Documentation
¶
Overview ¶
Package storage provides access to annotation data for form classification training.
Index ¶
- func GetDomain(rawURL string) string
- type AnnotationSchema
- type FormAnnotation
- type IterOptions
- type PageAnnotation
- type PageStorage
- type Storage
- func (s *Storage) GetConfig() (*configJSON, error)
- func (s *Storage) GetFieldSchema() (*AnnotationSchema, error)
- func (s *Storage) GetFormSchema() (*AnnotationSchema, error)
- func (s *Storage) GetIndex() (map[string]indexEntry, error)

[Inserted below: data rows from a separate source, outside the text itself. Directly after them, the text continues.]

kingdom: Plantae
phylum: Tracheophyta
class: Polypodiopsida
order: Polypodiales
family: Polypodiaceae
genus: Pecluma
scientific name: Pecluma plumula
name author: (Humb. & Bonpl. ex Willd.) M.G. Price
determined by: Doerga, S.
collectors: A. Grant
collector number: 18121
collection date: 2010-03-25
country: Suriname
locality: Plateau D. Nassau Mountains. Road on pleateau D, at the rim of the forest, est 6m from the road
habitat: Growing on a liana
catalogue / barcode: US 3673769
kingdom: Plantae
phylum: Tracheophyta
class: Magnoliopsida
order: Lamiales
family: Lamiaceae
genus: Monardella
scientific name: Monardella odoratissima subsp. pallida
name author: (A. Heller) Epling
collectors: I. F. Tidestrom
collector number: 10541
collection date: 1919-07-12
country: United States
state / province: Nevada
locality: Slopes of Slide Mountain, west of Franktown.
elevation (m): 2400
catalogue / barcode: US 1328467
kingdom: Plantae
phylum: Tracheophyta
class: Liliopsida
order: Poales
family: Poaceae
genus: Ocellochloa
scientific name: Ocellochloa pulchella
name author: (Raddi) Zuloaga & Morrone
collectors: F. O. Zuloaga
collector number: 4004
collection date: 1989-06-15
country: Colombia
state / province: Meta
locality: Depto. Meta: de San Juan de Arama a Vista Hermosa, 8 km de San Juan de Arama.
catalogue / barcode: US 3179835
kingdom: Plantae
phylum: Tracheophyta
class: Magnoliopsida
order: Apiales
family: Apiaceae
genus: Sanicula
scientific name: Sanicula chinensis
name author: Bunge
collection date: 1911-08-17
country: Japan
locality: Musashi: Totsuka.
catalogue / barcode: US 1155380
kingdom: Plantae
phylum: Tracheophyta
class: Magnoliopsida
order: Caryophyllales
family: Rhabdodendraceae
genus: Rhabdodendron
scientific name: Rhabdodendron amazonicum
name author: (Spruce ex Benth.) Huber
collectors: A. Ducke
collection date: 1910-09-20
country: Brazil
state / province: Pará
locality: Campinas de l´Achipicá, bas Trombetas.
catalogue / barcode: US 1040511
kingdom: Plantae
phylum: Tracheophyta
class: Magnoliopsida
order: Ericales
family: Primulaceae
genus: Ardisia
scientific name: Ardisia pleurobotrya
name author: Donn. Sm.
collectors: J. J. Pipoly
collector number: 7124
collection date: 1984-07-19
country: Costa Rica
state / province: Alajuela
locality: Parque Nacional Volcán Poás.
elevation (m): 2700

- func (s *Storage) IterAnnotations(opts IterOptions) ([]FormAnnotation, error)
Constants ¶
This section is empty.
Variables ¶
This section is empty.
Functions ¶
Types ¶
type AnnotationSchema ¶
type AnnotationSchema struct {
Types map[string]string // full_name -> short_name
TypesInv map[string]string // short_name -> full_name
NAValue string
SkipValue string
SimplifyMap map[string]string
}
AnnotationSchema holds the types and their mappings for form or field annotations.
type FormAnnotation ¶
type FormAnnotation struct {
FormHTML string
URL string
Type string // short form type
TypeFull string // full form type
FormIndex int // index of form on the page
FieldTypes map[string]string // field_name -> short_type
FieldTypesFull map[string]string // field_name -> full_type
FormSchema *AnnotationSchema
FieldSchema *AnnotationSchema
// Computed
FormAnnotated bool
FieldsAnnotated bool
}
FormAnnotation represents a single annotated form.
type IterOptions ¶
type IterOptions struct {
DropDuplicates bool
DropNA bool
DropSkipped bool
SimplifyFormTypes bool
SimplifyFieldTypes bool
Verbose bool
}
IterOptions controls annotation iteration behavior.
func DefaultIterOptions ¶
func DefaultIterOptions() IterOptions
DefaultIterOptions returns the default options for iterating annotations.
type PageAnnotation ¶ added in v0.0.3
type PageAnnotation struct {
HTML string
URL string
Type string // short page type
TypeFull string // full page type
}
PageAnnotation represents a single annotated page.
type PageStorage ¶ added in v0.0.3
type PageStorage struct {
Folder string
}
PageStorage wraps the page annotation data folder.
func NewPageStorage ¶ added in v0.0.3
func NewPageStorage(folder string) *PageStorage
NewPageStorage creates a PageStorage for the given data folder.
func (*PageStorage) GetPageIndex ¶ added in v0.0.3
func (s *PageStorage) GetPageIndex() (map[string]pageIndexEntry, error)
GetPageIndex reads the page index file.
func (*PageStorage) GetPageSchema ¶ added in v0.0.3
func (s *PageStorage) GetPageSchema() (*AnnotationSchema, error)
GetPageSchema reads the page type schema from config.json.
func (*PageStorage) IterPageAnnotations ¶ added in v0.0.3
func (s *PageStorage) IterPageAnnotations(opts IterOptions) ([]PageAnnotation, error)
IterPageAnnotations yields PageAnnotation objects from the storage.
type Storage ¶
type Storage struct {
Folder string
}
Storage wraps the annotation data folder.
func NewStorage ¶
NewStorage creates a Storage for the given data folder.
func (*Storage) GetFieldSchema ¶
func (s *Storage) GetFieldSchema() (*AnnotationSchema, error)
GetFieldSchema returns the field annotation schema.
func (*Storage) GetFormSchema ¶
func (s *Storage) GetFormSchema() (*AnnotationSchema, error)
GetFormSchema returns the form annotation schema.
func (*Storage) IterAnnotations ¶
func (s *Storage) IterAnnotations(opts IterOptions) ([]FormAnnotation, error)
IterAnnotations yields FormAnnotation objects from the storage.